Privacy and financial settlements by guest blogger Anna Ratcliffe
From April 2009 the amended Family Proceedings Rules have allowed “accredited representatives of news-gathering and reporting organisations” inside the family courts. As Marilyn Stowe has previously discussed on this blog, the reform followed three years of government consultations which aimed to increase public confidence in the family justice system by making it more transparent. Those that opposed the reforms expressed concern that witnesses would be less willing to come forward and that hearings would be overrun with journalists intent on reporting sensationalised accounts of the proceedings and the private lives of the parties involved. The parameters of what the media could and could not report were unclear and this has remained the case. Fortunately, a recent judgment has provided some much needed clarity on the reporting restrictions that the media must abide by when reporting matters heard in the family courts.
A v A  is the first reported case on the reporting of financial remedy proceedings in the family courts by the media. The judgment concerns whether the media should be allowed to report on the five days of financial remedy proceedings that they had previously attended. In considering the matter, the judge quoted at length the guidance of Dame Butler-Sloss in Cibbery v Allan  1 FLR 565 which stresses that there is an implied undertaking of confidentiality in the compulsory disclosure of documents in proceedings and that this is extended to information provided under compulsion in financial remedy cases. The judge followed this guidance and commented that virtually every piece of information disclosed in financial remedy proceedings would be subject to that implied undertaking. Notwithstanding the new transparency measures, the judge reasserted the importance of the undertaking and added that the guidance in Cibbery v Allen includes evidence given by witnesses.
Anybody that has had experience of financial proceedings in the family courts will be aware of the strict duty to give full and frank disclosure to the other party and the court. The importance of this duty is obvious – without full and frank disclosure the process is rendered meaningless since it is essential that the court has a true picture of both parties’ financial situations in order to make a fair decision as to how assets and income should be divided. The disclosure process can be a source of anxiety for those involved in proceedings, not necessarily through a motivation to conceal their financial arrangements from the other party or deceive the court but rather a desire to prevent this information becoming available to the wider public or misrepresented by the media. This judgment should reassure couples that their financial affairs which have been properly disclosed to the court will remain confidential.

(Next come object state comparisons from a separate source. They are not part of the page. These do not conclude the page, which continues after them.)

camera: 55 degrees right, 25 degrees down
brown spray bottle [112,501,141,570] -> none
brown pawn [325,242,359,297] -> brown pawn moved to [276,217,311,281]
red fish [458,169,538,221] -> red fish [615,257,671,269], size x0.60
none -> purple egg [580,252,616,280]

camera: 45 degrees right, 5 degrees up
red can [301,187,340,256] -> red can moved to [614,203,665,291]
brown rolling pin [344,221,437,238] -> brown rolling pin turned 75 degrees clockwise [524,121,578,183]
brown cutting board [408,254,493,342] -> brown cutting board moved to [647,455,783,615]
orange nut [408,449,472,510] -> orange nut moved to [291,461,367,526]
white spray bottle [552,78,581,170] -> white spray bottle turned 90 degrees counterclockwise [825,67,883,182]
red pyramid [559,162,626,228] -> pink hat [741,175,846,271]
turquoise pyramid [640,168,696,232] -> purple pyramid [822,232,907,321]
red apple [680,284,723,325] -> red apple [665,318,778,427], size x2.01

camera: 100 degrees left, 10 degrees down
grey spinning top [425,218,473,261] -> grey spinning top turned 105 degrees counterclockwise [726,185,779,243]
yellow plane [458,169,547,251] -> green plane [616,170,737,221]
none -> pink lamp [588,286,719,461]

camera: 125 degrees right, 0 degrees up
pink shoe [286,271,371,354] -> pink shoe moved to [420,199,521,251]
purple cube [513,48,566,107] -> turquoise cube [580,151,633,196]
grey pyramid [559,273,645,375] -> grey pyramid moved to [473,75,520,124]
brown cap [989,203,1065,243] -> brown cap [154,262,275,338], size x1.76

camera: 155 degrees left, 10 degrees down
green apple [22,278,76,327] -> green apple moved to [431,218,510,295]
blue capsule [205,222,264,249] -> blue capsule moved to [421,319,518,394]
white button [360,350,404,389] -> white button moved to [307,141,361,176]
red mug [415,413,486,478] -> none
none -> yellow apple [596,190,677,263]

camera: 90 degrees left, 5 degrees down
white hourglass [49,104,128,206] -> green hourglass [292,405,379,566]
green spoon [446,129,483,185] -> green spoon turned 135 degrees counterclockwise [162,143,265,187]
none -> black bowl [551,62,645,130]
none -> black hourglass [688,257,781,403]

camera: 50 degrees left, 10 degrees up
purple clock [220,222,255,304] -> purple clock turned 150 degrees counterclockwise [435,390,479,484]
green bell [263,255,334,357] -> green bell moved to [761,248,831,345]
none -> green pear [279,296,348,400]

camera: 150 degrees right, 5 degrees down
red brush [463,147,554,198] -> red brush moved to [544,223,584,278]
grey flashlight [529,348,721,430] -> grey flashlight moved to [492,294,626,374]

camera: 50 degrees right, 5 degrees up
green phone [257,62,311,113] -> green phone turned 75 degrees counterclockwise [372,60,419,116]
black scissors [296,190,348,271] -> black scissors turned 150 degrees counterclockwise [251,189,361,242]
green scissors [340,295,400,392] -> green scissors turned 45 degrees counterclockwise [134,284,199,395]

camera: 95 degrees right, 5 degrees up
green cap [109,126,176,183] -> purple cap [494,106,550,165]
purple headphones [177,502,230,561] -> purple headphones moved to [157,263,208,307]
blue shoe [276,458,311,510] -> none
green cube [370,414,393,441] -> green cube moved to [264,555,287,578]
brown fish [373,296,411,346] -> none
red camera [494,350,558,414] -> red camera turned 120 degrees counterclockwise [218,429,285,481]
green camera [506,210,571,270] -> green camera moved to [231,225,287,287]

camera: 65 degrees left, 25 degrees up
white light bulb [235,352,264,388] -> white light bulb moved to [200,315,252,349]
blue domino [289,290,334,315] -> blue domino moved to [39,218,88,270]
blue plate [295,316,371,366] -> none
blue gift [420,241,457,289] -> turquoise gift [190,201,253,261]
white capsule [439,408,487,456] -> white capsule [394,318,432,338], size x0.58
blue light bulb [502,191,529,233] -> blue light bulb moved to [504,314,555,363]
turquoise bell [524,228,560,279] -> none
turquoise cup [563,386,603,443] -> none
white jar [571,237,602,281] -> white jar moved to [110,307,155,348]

The judgment also considers the difficult issues associated with balancing the right of the media to freedom of expression and the right of individuals to privacy. The judge explored the conflict between these principles but found that in the context of financial disclosure in the family courts, the competing rights weighed together with the open justice principle left the balance in favour of privacy of the individual. The court also gave consideration to the fact that the policy reason behind the lifting of the reporting restrictions in family proceedings was to enhance the widespread understanding of the family justice system. In these circumstances it was held that there is no sense in which the reporting of the financial arrangements of parties in family proceedings could enhance this understanding – the public would be able to see how the system operates and how decisions are made without knowing the specific factual details of a case. The judge therefore prohibited disclosure of any information in respect of the proceedings save for the matters permitted in respect of the divorce suit, the fact and date of the application and hearing, and the fact and date of the settlement – but not the details of the settlement.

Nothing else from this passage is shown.